● **DATA BLOCK**:
- Opening Delimiter -

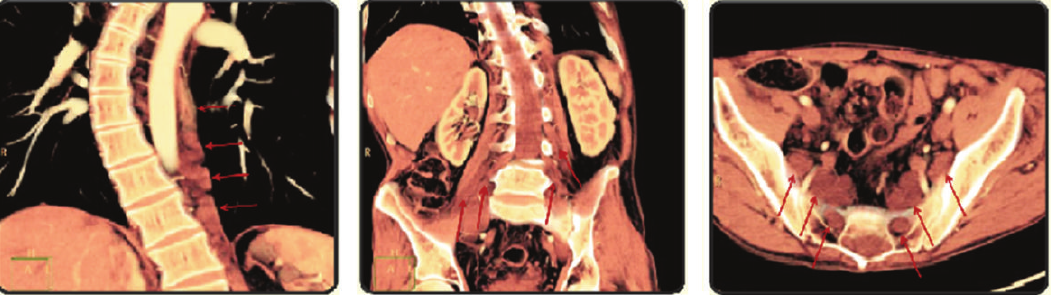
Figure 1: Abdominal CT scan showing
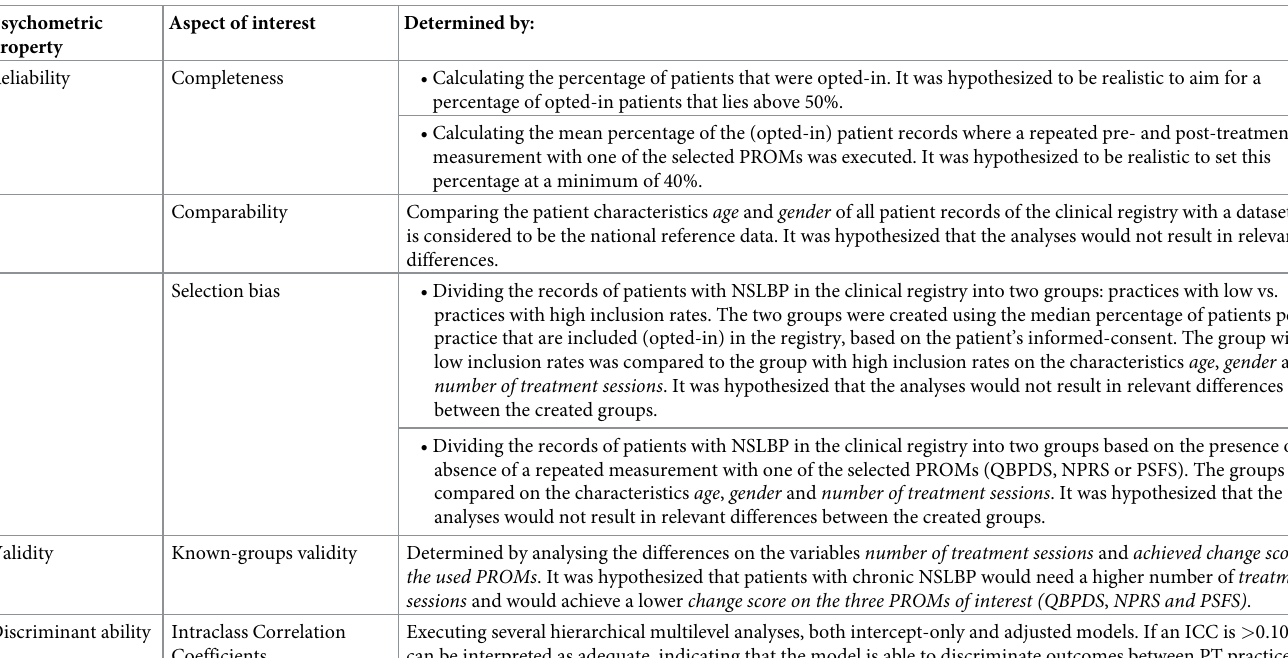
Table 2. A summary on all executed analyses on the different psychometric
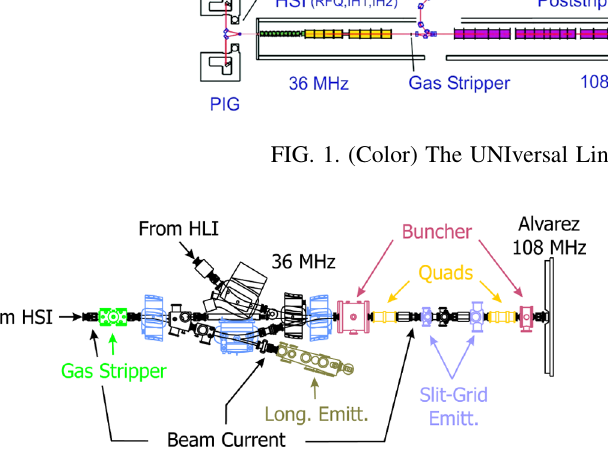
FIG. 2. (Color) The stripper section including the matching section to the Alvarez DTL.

- Closing Delimiter -

● **WHAT NEEDS TO BE DONE**:
Transcribe the data completely. No pictures should appear in the transcription.

● **TASK SOLUTION**:
Figure 1: Abdominal CT scan showing
Table 2. A summary on all executed analyses on the different psychometric
FIG. 2. (Color) The stripper section including the matching section to the Alvarez DTL.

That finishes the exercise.